Upon his return to Bucharest, Maniu re-entered the press medium, working as an editor at Dimineața from 1931 and contributing to Rampa, Adevărul literar și artistic, Viața literară, Universul literar, Boabe de grâu, Revista Fundațiilor Regale and Muzică și poezie. He was inspector general in the Arts Ministry (1928-1946), director of the spoken program for Romanian Radio (1930–1933), and literary adviser at Fundația Regală pentru Literatură și Artă from 1932. He was elected a corresponding member of the Romanian Academy in 1933. His 1930s work included the poetry books Drumul spre stele (1930), Cartea țării (1934) and Cântece de dragoste și moarte (1935). He published Versuri, a definitive edition of his poems, in 1938, the same year he won the national prize for poetry. He also edited selections of poetic and fantastic prose: Jupânul care făcea aur (1930) and Focurile primăverii și flăcări de toamnă (1935).

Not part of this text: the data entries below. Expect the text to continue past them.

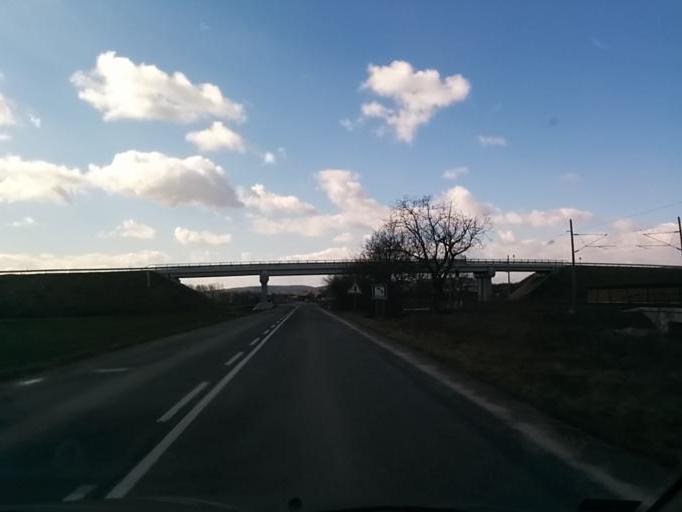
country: SK
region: Trenciansky
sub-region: Okres Nove Mesto nad Vahom
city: Nove Mesto nad Vahom
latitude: 48.8357
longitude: 17.9183
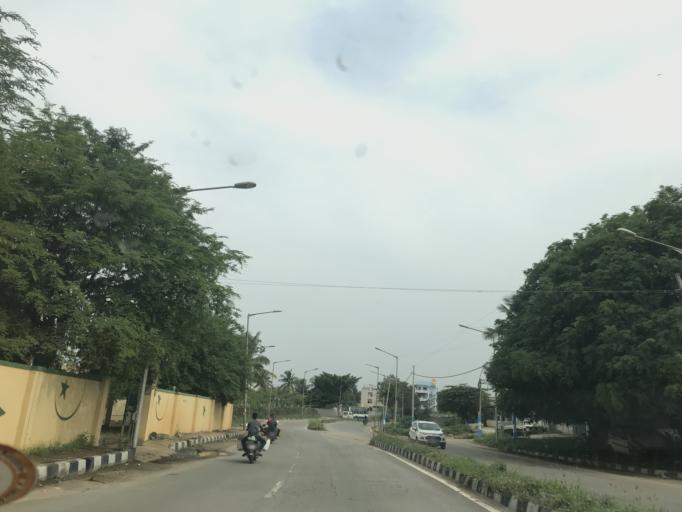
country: IN
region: Karnataka
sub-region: Bangalore Urban
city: Yelahanka
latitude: 13.1304
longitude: 77.6474
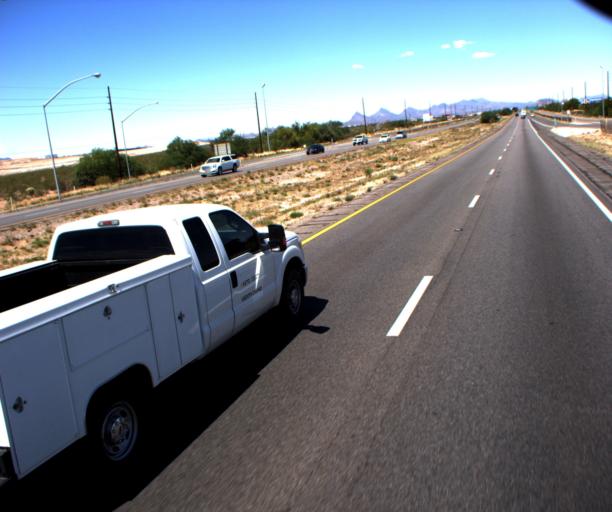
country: US
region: Arizona
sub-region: Pima County
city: Summit
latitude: 32.1170
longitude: -110.8617
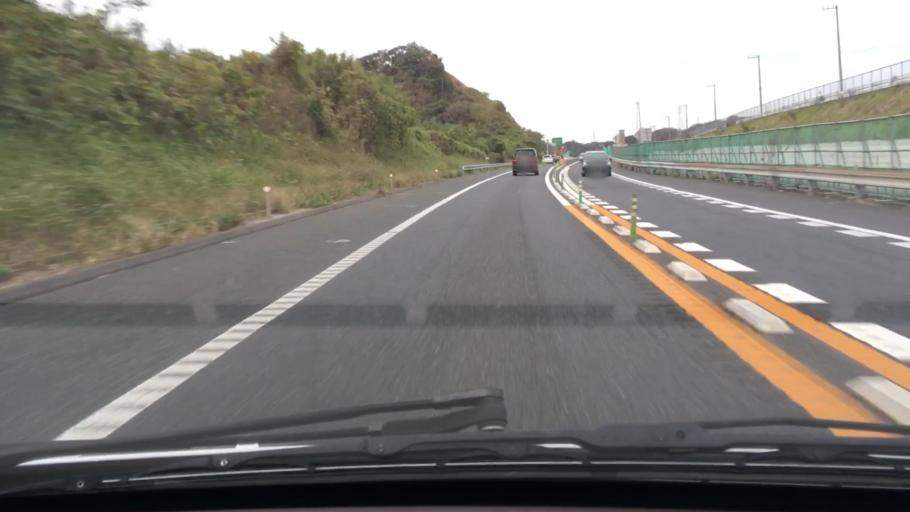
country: JP
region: Chiba
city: Kimitsu
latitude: 35.2420
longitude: 139.8887
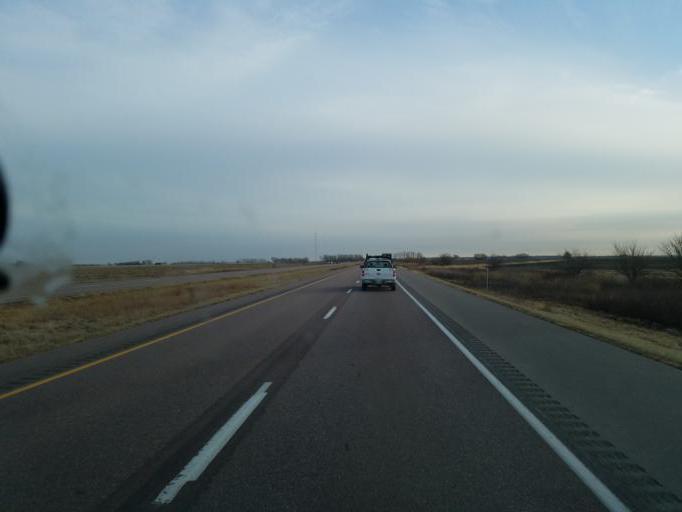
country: US
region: Iowa
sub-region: Monona County
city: Onawa
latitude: 42.0963
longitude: -96.1852
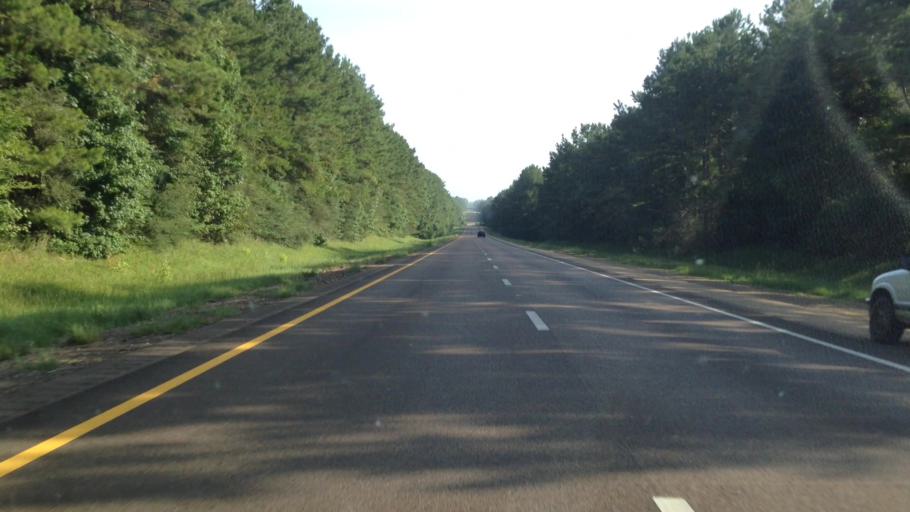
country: US
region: Mississippi
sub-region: Pike County
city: Summit
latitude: 31.3716
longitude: -90.4792
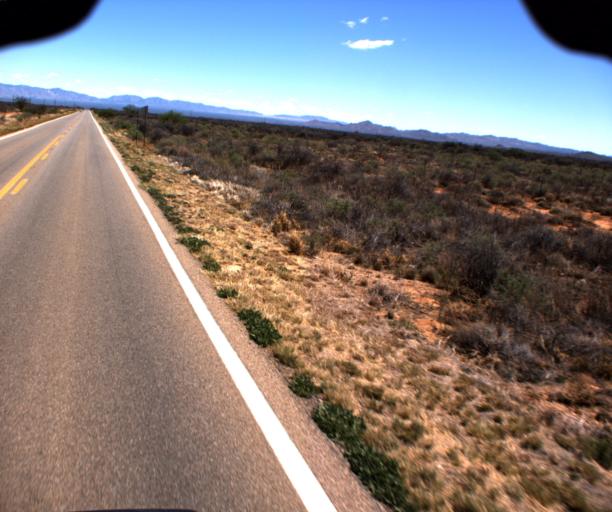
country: US
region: Arizona
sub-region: Cochise County
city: Huachuca City
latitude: 31.6974
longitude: -110.3037
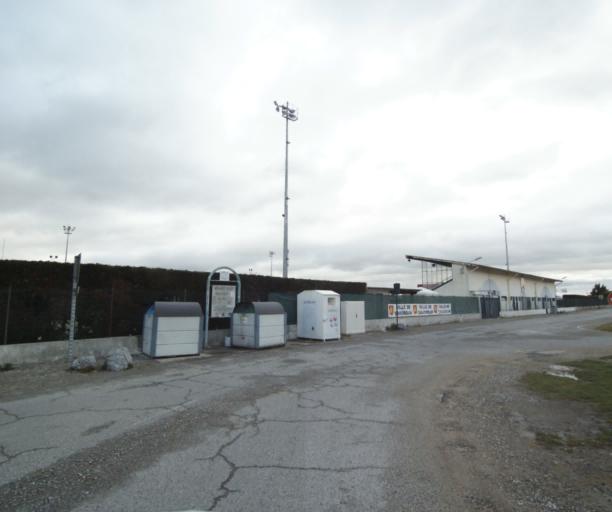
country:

After 1946 and with the rise of the Romanian Communist Party, he underwent a difficult period, living off an excruciating work of translation (among which, Basme de Pușkin, 1953; Balade populare ruse, 1954; Cântecul Niebelungilor, 1958) while wracked by illness. In 1948, the new communist regime stripped him of Academy membership. In 1965, in a slightly more relaxed political environment, he was able to publish two books, Cântece tăcute and Versuri în proză, a pair of not always inspired reworkings of older texts. Shortly before his death, he revised and published his entire lyrical work as the two-volume Scrieri (1968). A lucid art critic, he was equally attracted by modern manifestations as well as by old and folk Romanian art, the structures of which informed his own lyrical vision. In 1965, the Romanian Academy awarded him its Mihail Eminescu Prize.